Extract ▸
====================

Response: The Fund will conform the above disclosure to the Form of Distribution and Shareholder Servicing Plan included as Exhibit 99(h)(2) to the Registration Statement.
Sales Charges – Class A Shares (pages 58-61)
46. | Comment: Please revise the following disclosure to refer to a “sales charge” instead of a “sales commission” and make conforming changes throughout the Registration Statement: |
Certain persons may be entitled to purchase Class A shares of the Fund without paying a sales commission.
Response: The Fund will revise the disclosure to refer to a “sales charge” instead of a “sales commission” and will make conforming changes throughout the Registration Statement.
47. | Comment: Throughout the Registration Statement, for each disclosure with respect to sales charge discounts or waivers, please cross reference Appendix A. |
Response: The Fund will cross reference Appendix A for each disclosure with respect to sales charge discounts or waivers.
48. | Comment: Please supplementally confirm that any intermediary-specific sales charge discounts/waivers, besides those currently disclosed in Appendix A, will be reflected in an amendment to the Registration Statement as soon as agreed upon. |
Response: The Fund confirms that any intermediary-specific sales charge discounts/waivers, besides those currently disclosed in Appendix A, will be reflected in a supplement to the Prospectus as soon as agreed upon.
49. | Comment: Please supplementally confirm that there are no variations in sales charge breakpoints for any intermediary except for as disclosed in Appendix A. |
Response: The Fund confirms that there are no variations in sales charge breakpoints for any intermediary except for as disclosed in Appendix A.
50. | Comment: Please revise the following statement to state that the following sections discuss ways to obtain discounts on purchases and waivers of contingent deferred sales charges on Class A shares of the Fund: |
The following sections discuss ways to obtain a reduced sales charge on the purchase of Class A shares of the Fund.
Response: The Fund will revise the statement to read: “The following sections discuss ways to obtain discounts on purchases and waivers of contingent deferred sales charges on Class A shares of the Fund.”
51. | Comment: Please disclose whether the Fund makes available, free of charge, on or through the Fund’s website, the information required by Items 12(a)(1)-(4) and 23(a) of Form N-1A, including whether the website includes hyperlinks that facilitate access to the information. If the Fund does not do so, disclose the reasons why it does not do so, in accordance with Item 12(a)(5) of Form N‑1A. |
Response: The Fund will disclose that the Fund makes available, free of charge, on the Fund’s website at www.angeloakcapital.com information about sales charges, including applicable waivers, breakpoints and discounts to the sales charges.
52. | Comment: Please describe, if applicable, the methods used to value accounts in order to determine whether a shareholder has met sales charge breakpoints, including the circumstances in which and the classes of individuals to whom each method applies in accordance with Item 12(a)(3) of Form N-1A. |
Response: The Fund will revise the disclosure to clarify that the method applied to value accounts in order to determine whether a shareholder has met sales charge breakpoints is net amount invested.

====================

Records shown ▸
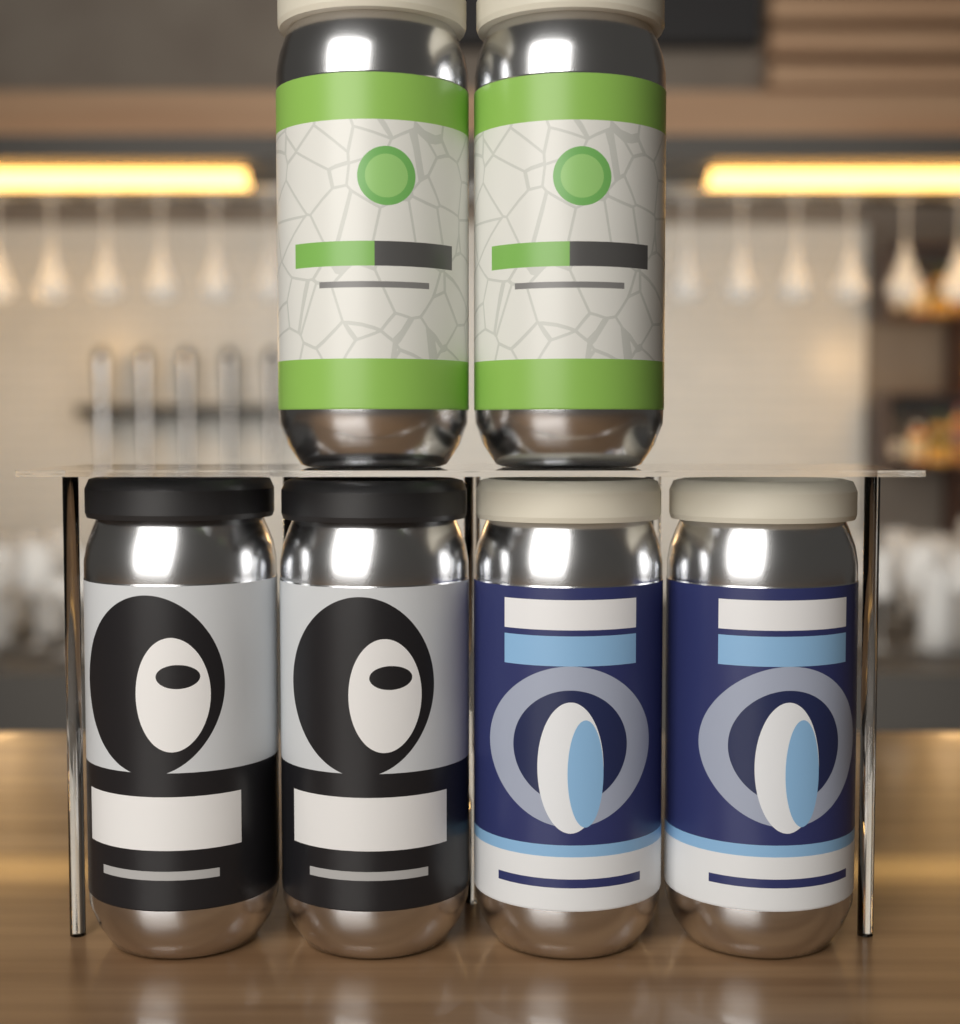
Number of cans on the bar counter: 6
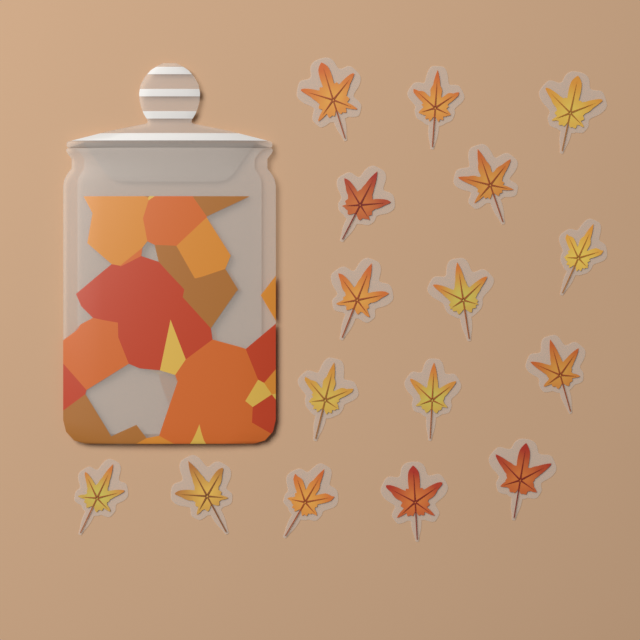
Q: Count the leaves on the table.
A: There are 16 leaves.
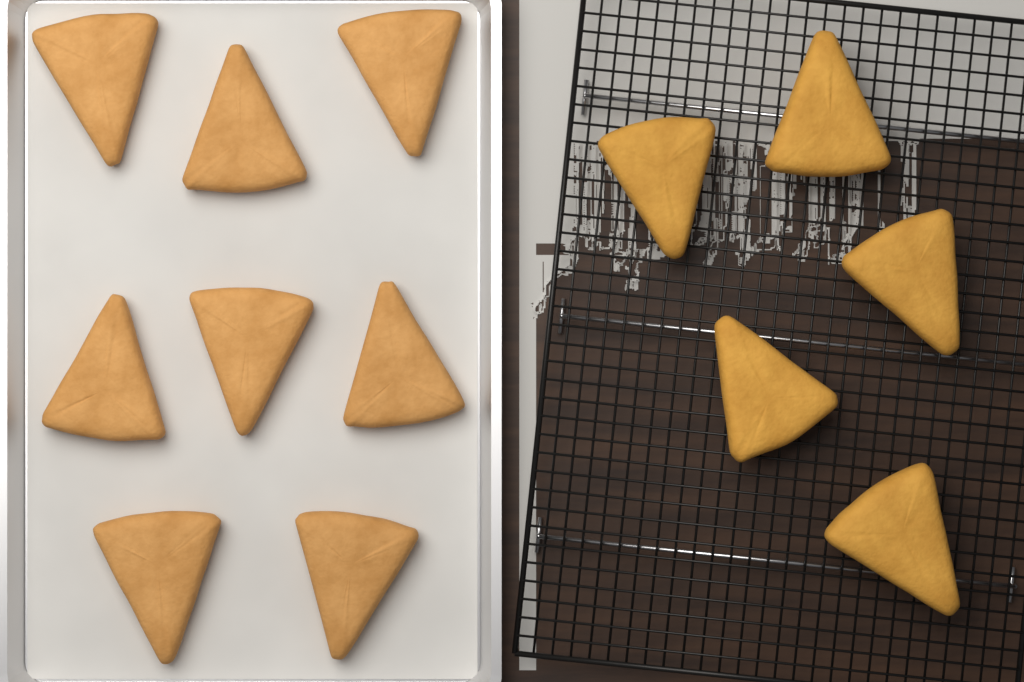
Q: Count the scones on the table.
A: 13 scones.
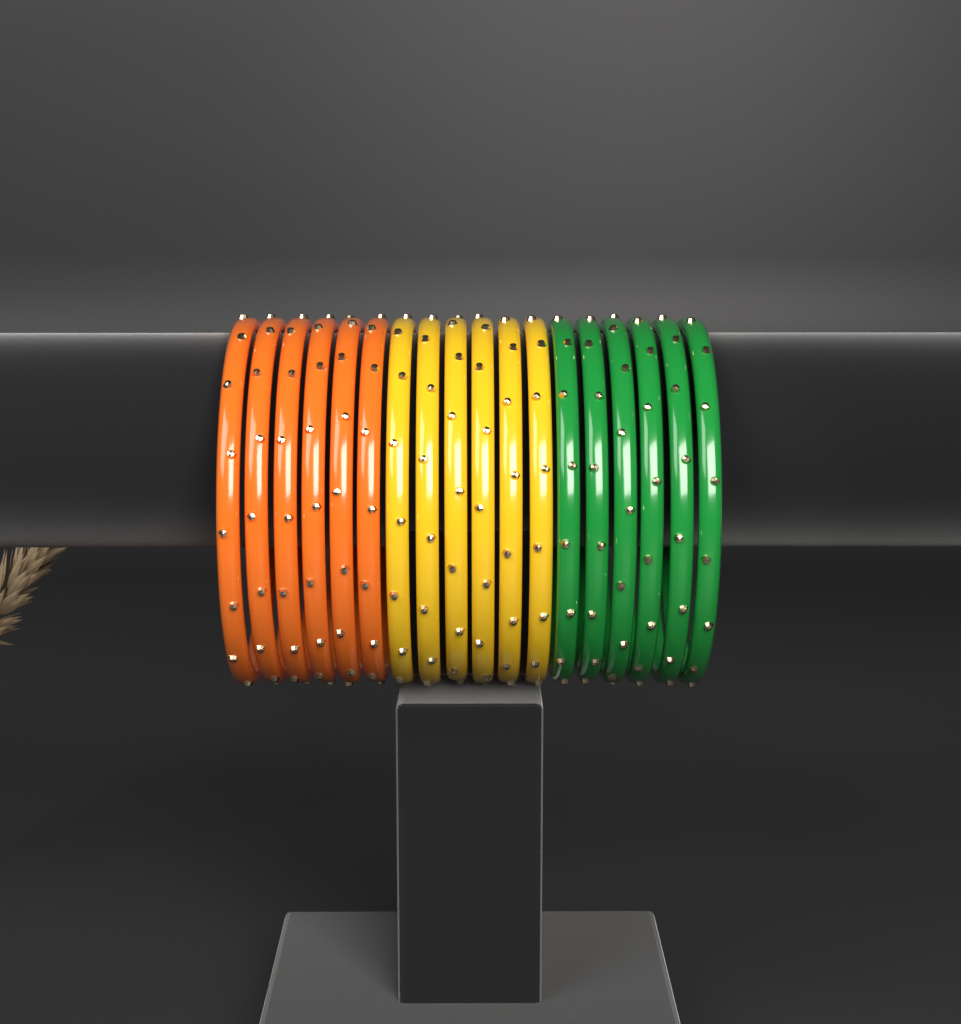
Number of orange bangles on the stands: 6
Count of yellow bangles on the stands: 6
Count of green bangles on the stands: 6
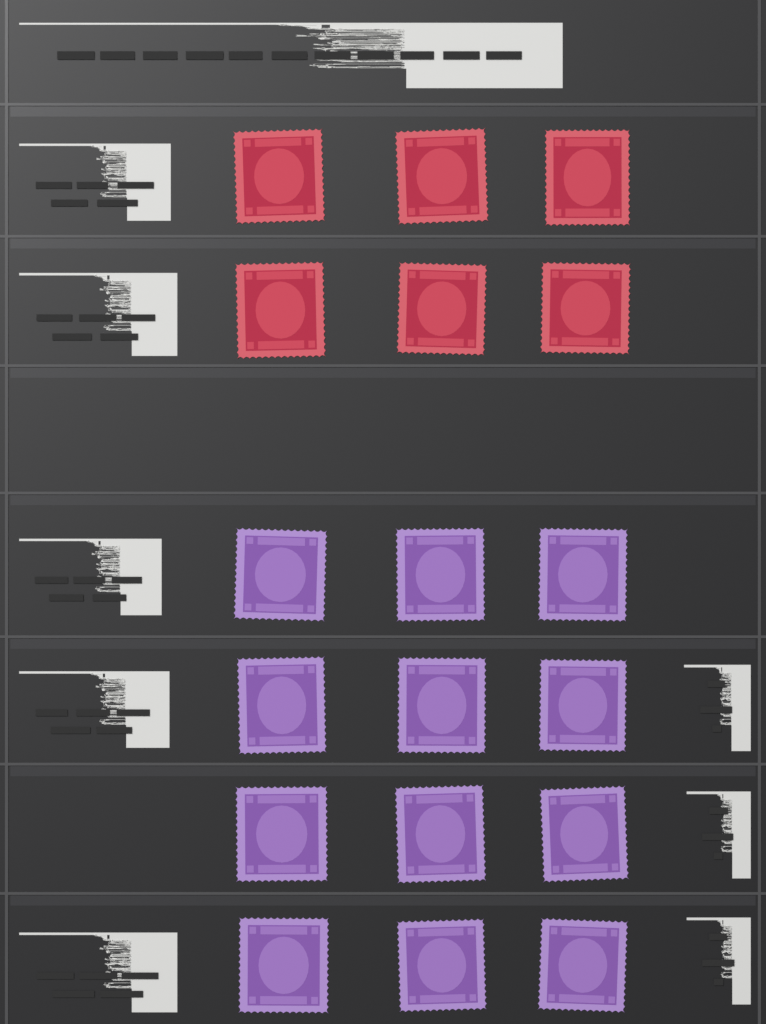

====================

Written problem 1 ▸
In the comment-response letter, what basis does comment 52 give for asking the Fund to describe its account-valuation methods, and which method does the Fund say it applies?
Written problem 2 ▸
According to the comment-response letter, at what website address does the Fund make sales charge information available free of charge?
Written problem 3 ▸
Pick up the comment-response letter after its last sentence.

Final result 1 ▸
Comment 52 asks for the description in accordance with Item 12(a)(3) of Form N-1A. The Fund responds that the method applied to value accounts when determining whether a shareholder has met sales charge breakpoints is net amount invested.

Final result 2 ▸
www.angeloakcapital.com

Final result 3 ▸
53. | Comment: In “Rights of Accumulation,” please clarify the following: “For purposes of determining the applicable sales charge discount, a “purchaser” includes . . . employees of a common employer, provided that economies of scale are realized through remittances from a single source and quarterly confirmation of such purchases.” Additionally, clarify the standard for determining whether economies of scale are realized from a single source. |
Response: The Fund will revise the disclosure to state: “For purposes of determining the applicable sales charge discount, a “purchaser” includes . . . employees of a common employer, provided that purchases are aggregated and submitted by a single source and quarterly confirmation of such purchases can be provided to that single source.” The Fund will delete the reference to economies of scale.
54. | Comment: In “Rights of Accumulation,” please clarify or delete the following: “or by other means which result in economy of sales effort or expense.” |
Response: The Fund will revise the disclosure to delete the above statement.
55. | Comment: Generally, please check for consistency and accuracy of use of the defined term “Intermediary.” |
Response: The Fund will revise the disclosure to consistently and accurately use the term “financial intermediary.”
56. | Comment: Please consider renaming “Purchases Without a Sales Charge” to “Waivers of Class A Sales Charge.” |
Response: The Fund will rename “Purchases Without a Sales Charge” to “Waivers of Class A Sales Charge.”
57. | Comment: Generally, please revise the disclosure so that any sales charge discounts/waivers “described in Appendix A” are solely described in Appendix A, as opposed to both in the Prospectus and in Appendix A. |
Response: The Fund will revise the disclosure so that such sales charge discounts/waivers are solely described in Appendix A.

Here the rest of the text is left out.